Erasure coding overview
Data durability describes how resilient data is to loss. When data is stored in HDFS, CDP provides two options for data durability. You can use replication, which HDFS was originally built on, or Erasure Coding (EC).
- Replication
- HDFS creates two copies of data, resulting in three total instances of data. These
copies are stored on separate DataNodes to guard against data loss when a node is
unreachable. When the data stored on a node is lost or inaccessible, it is replicated from
one of the other nodes to a new node so that there are always multiple copies. The number
of replications is configurable, but the default is three. Cloudera recommends keeping the
replication factor to at least three when you have three or more DataNodes. A lower
replication factor leads to a situation where the data is more vulnerable to DataNode
failures since there are fewer copies of data spread out across fewer DataNodes..
When data is written to an HDFS cluster that uses replication, additional copies of the data are automatically created. No additional steps are required.
Replication supports all data processing engines that CDP supports.
- Erasure Coding (EC)
- EC is an alternative to replication. When an HDFS cluster uses EC,
no additional direct copies of the data are generated. Instead, data
is striped into blocks and encoded to generate parity blocks. If
there are any missing or corrupt blocks, HDFS uses the remaining
data and parity blocks to reconstruct the missing pieces in the
background. This process provides a similar level of data durability
to 3x replication but at a lower storage cost.
Additionally, EC is applied when data is written. This means that to use EC, you must first create a directory and configure it for EC. Then, you can either replicate existing data or write new data into this directory.

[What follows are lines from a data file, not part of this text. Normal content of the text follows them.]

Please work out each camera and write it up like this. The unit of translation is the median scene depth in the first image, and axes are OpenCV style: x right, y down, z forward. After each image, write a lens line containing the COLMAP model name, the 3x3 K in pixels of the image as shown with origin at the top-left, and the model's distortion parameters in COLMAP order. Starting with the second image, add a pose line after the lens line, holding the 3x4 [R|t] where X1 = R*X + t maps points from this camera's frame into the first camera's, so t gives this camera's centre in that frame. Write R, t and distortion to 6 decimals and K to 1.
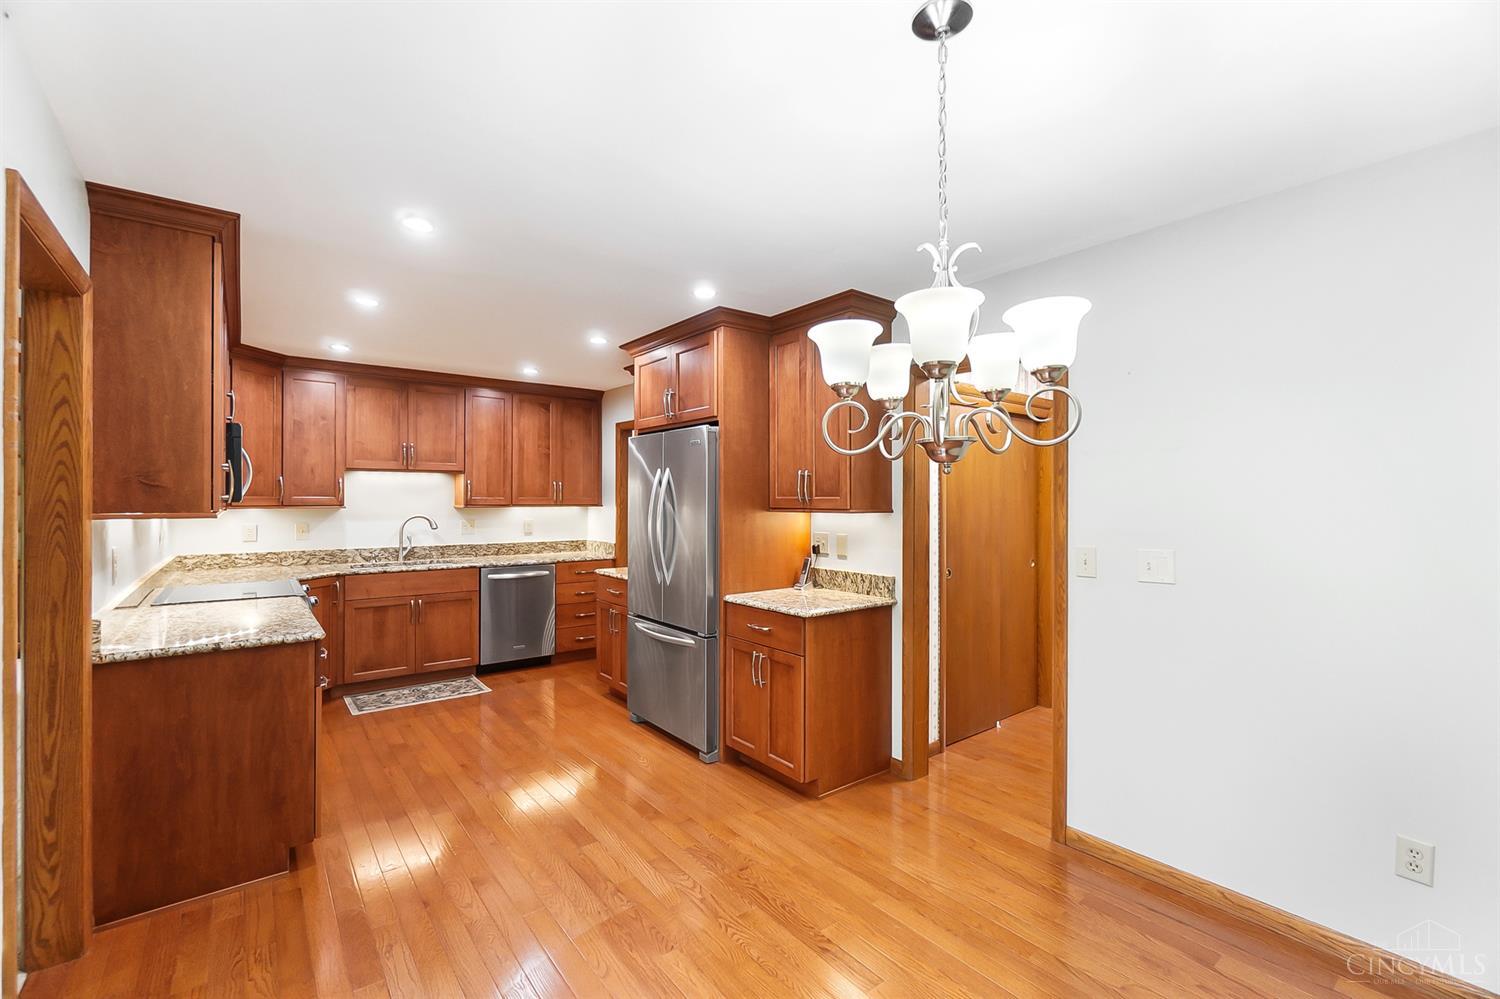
lens RADIAL K [[649.6, 0, 756.3], [0, 649.6, 497.7], [0, 0, 1]] dist [0.001604, 0.000068]
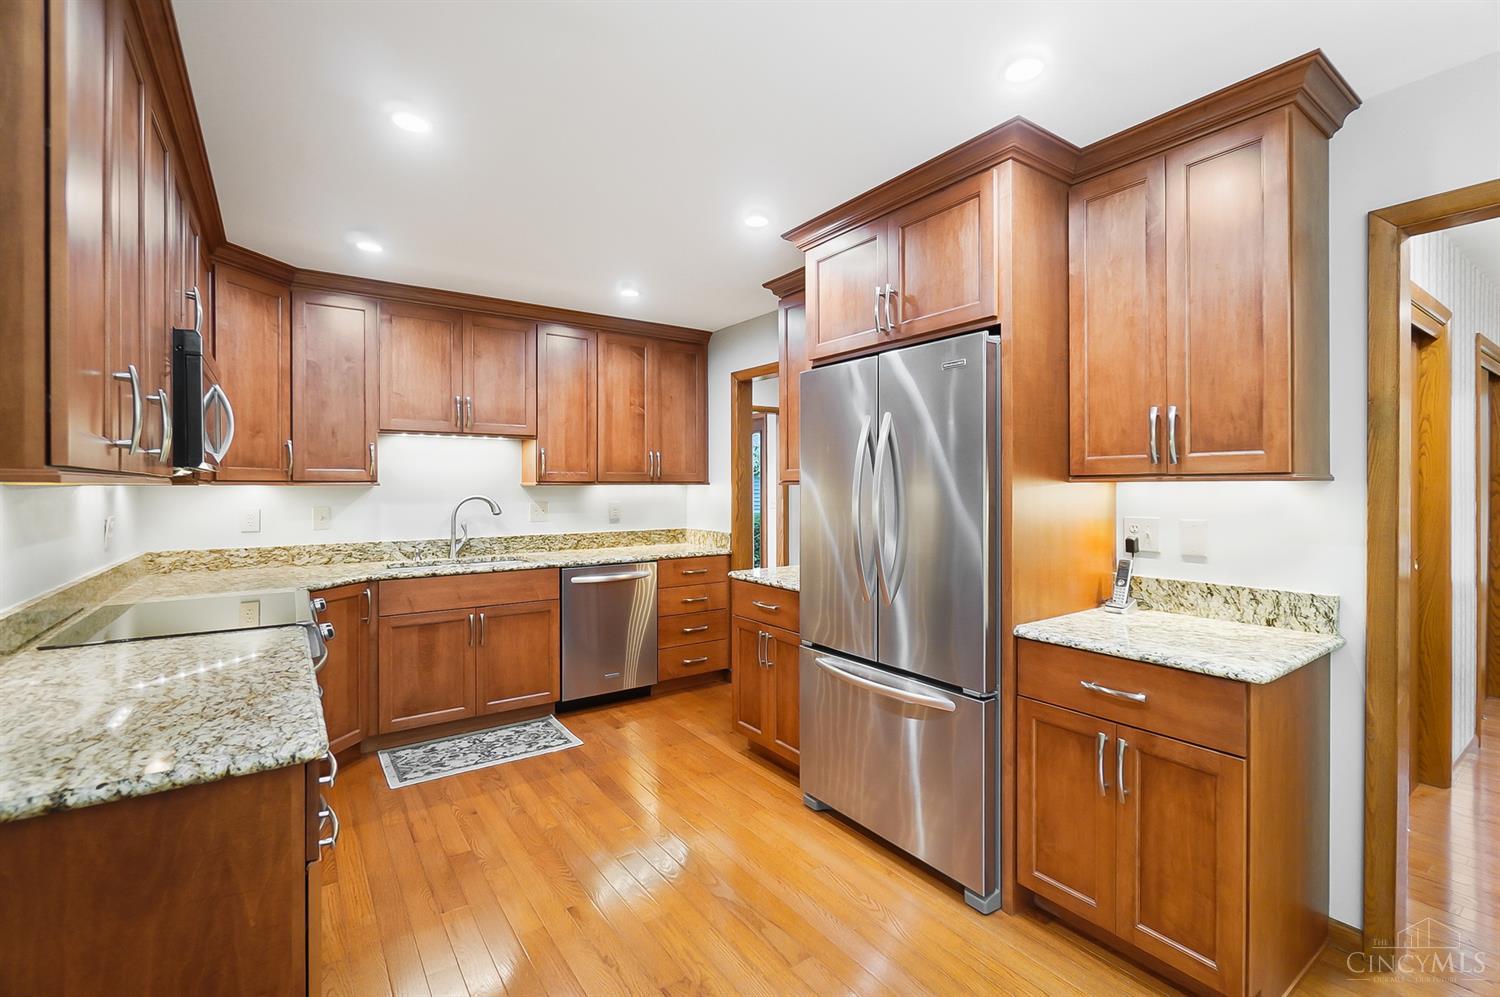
lens RADIAL K [[664.1, 0, 764.7], [0, 664.1, 486.6], [0, 0, 1]] dist [-0.000389, -0.000085]
pose [[0.999074, -0.004219, -0.042822, -0.183630], [0.004392, 0.999983, 0.003963, 0.017150], [0.042804, -0.004147, 0.999075, 0.298943]]
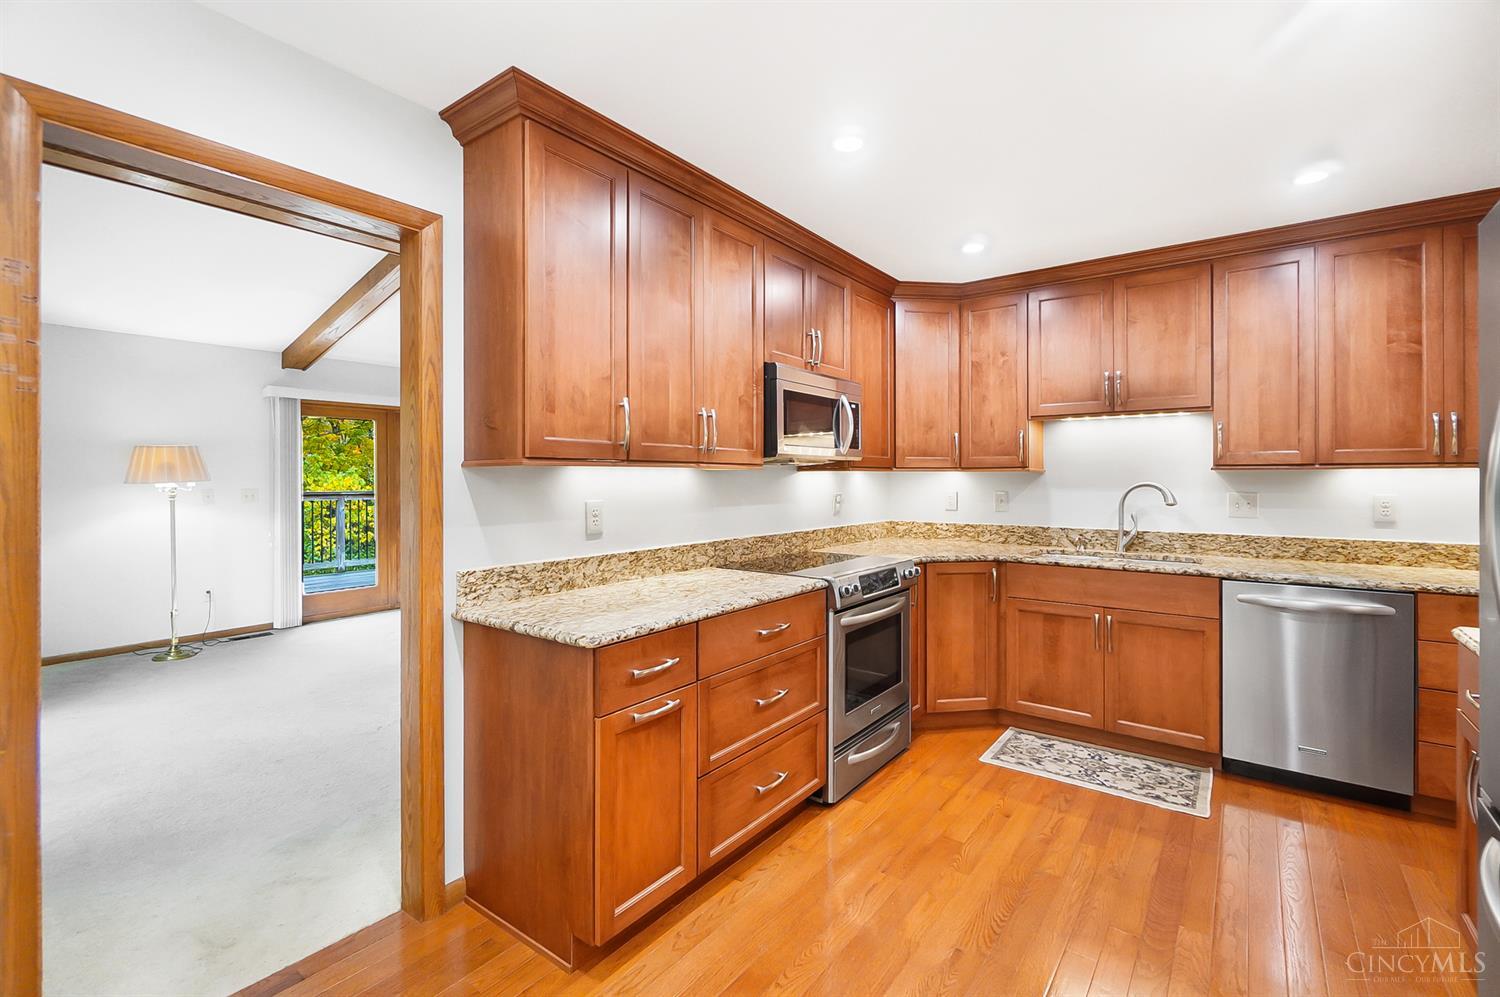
lens RADIAL K [[667.7, 0, 756.1], [0, 667.7, 474.2], [0, 0, 1]] dist [-0.002382, -0.000767]
pose [[0.261482, -0.008350, -0.965172, 0.017666], [0.003472, 0.999964, -0.007711, 0.025612], [0.965202, -0.001334, 0.261502, 0.526519]]
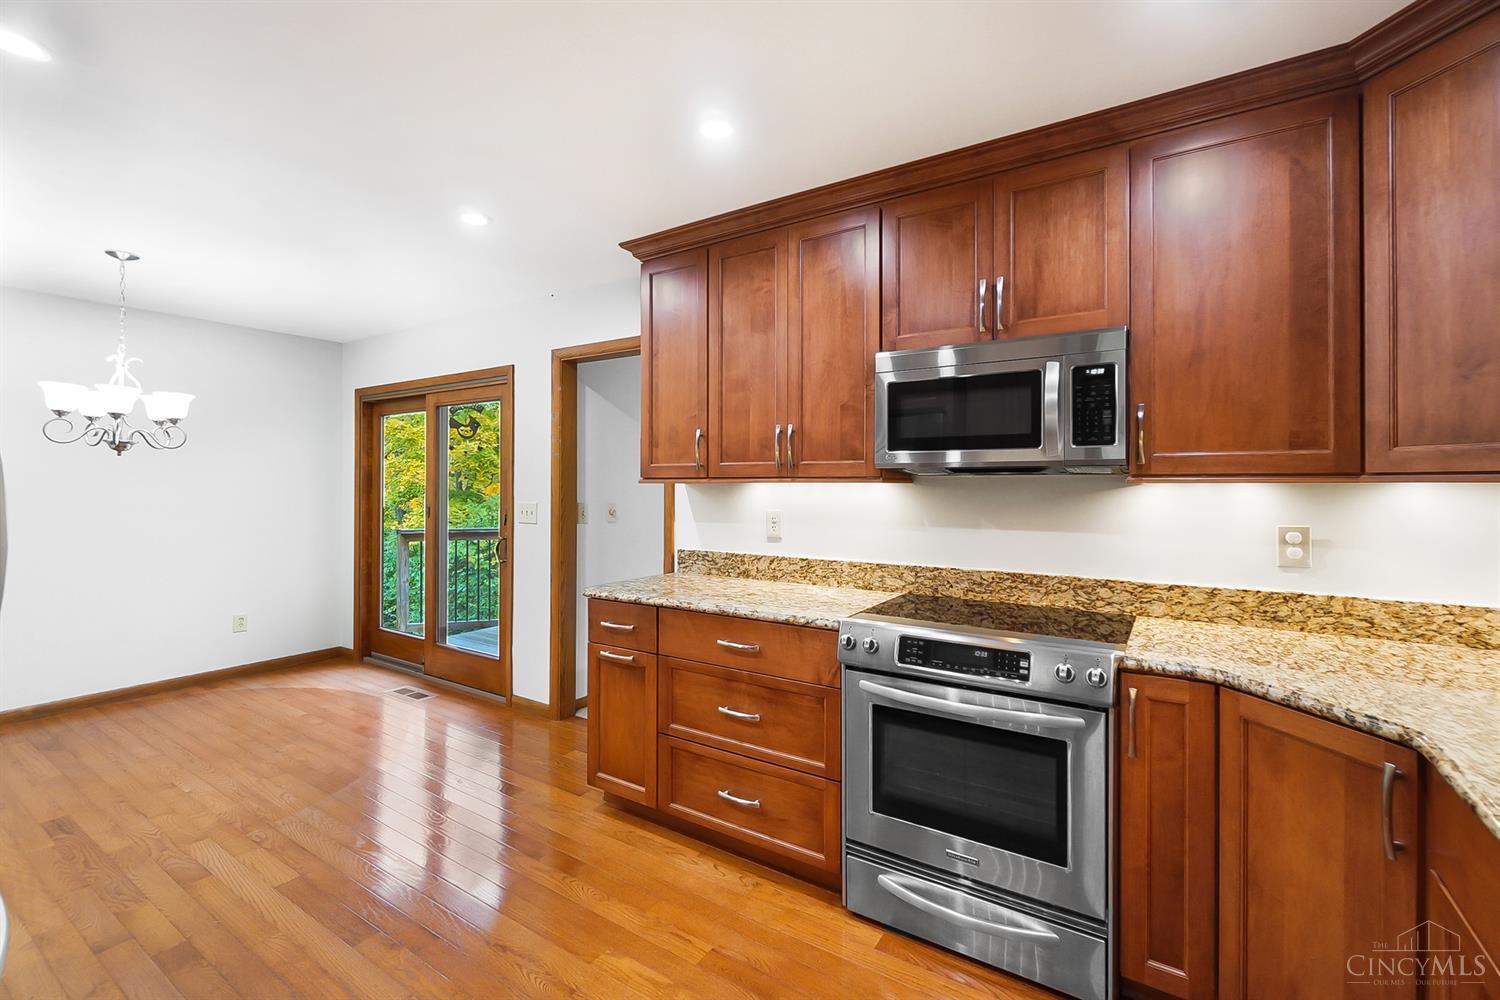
lens RADIAL K [[653.6, 0, 754.6], [0, 653.6, 479.8], [0, 0, 1]] dist [-0.005770, -0.000291]
pose [[-0.947846, -0.007288, -0.318646, -0.316332], [-0.004122, 0.999935, -0.010606, 0.020002], [0.318703, -0.008739, -0.947815, 1.133462]]
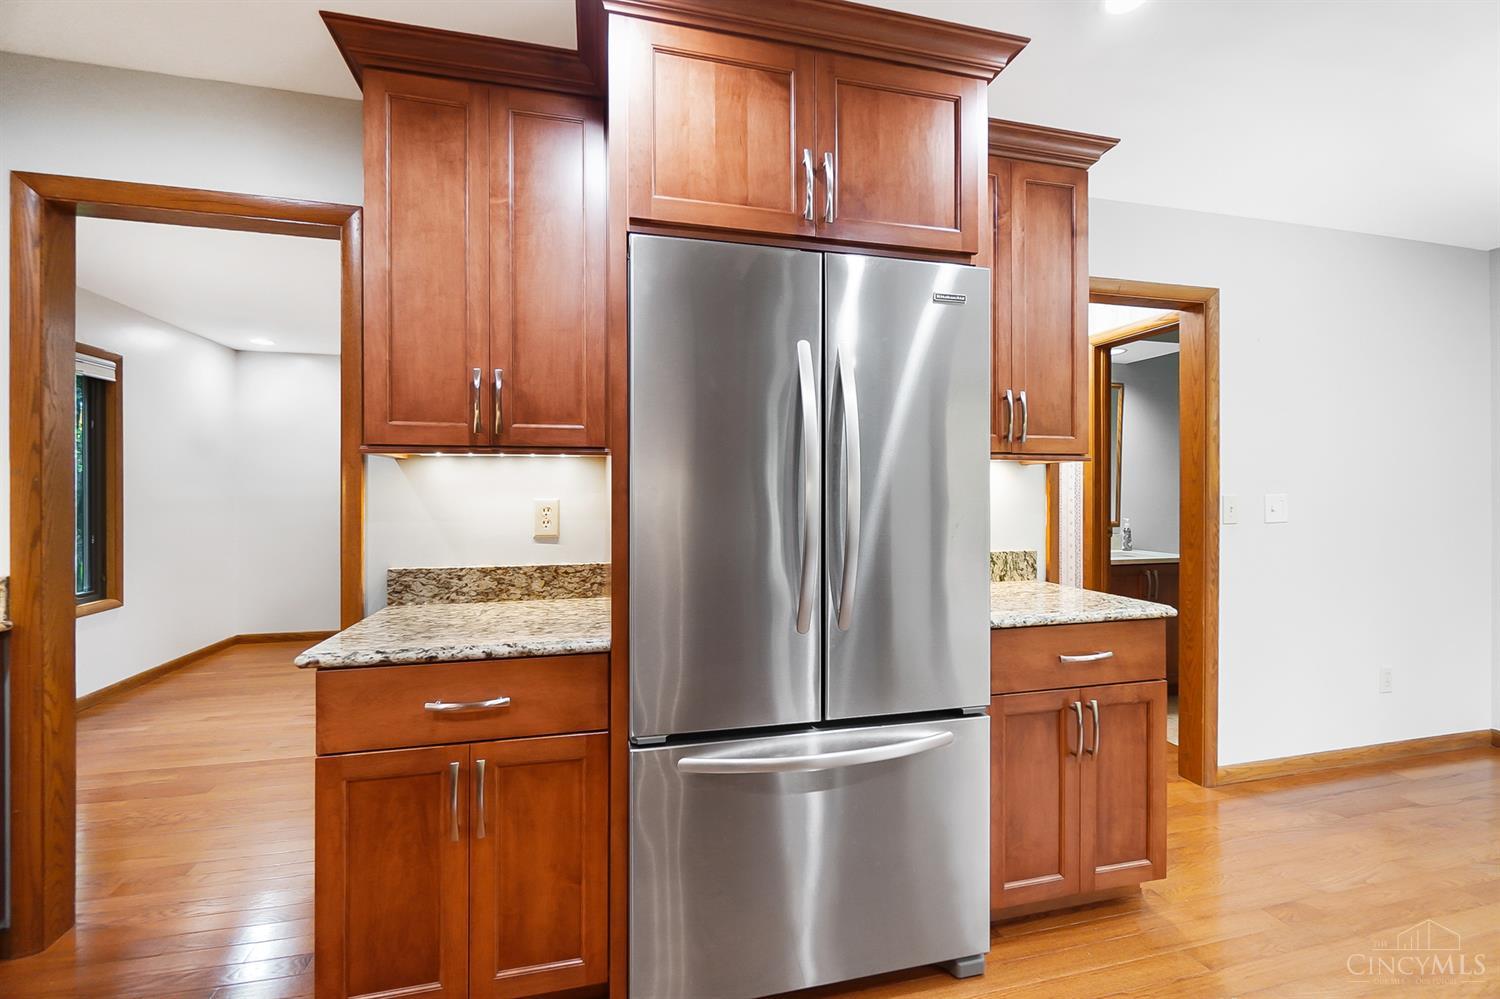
lens RADIAL K [[649.6, 0, 756.3], [0, 649.6, 497.7], [0, 0, 1]] dist [0.001604, 0.000068]
pose [[0.403272, -0.003792, 0.915073, -0.435093], [0.000747, 0.999992, 0.003815, 0.041831], [-0.915080, -0.000855, 0.403271, 0.717942]]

EC supports the following data processing engines:- Hive
- MapReduce
- Spark
With both data durability schemes, replication and EC, recovery happens in the background and requires no direct input from a user.
HDFS clusters can be configured with a single data durability scheme (3x replication or EC), or with a hybrid data durability scheme where EC enabled directories co-exist on a cluster with other directories that are protected with the traditional 3x replication model. This decision should be based on the temperature of the data (how often the data is accessed) stored in HDFS. Hot data, data that is accessed frequently, should use replication. Cold data, data that is accessed less frequently, can take advantage of EC's storage savings.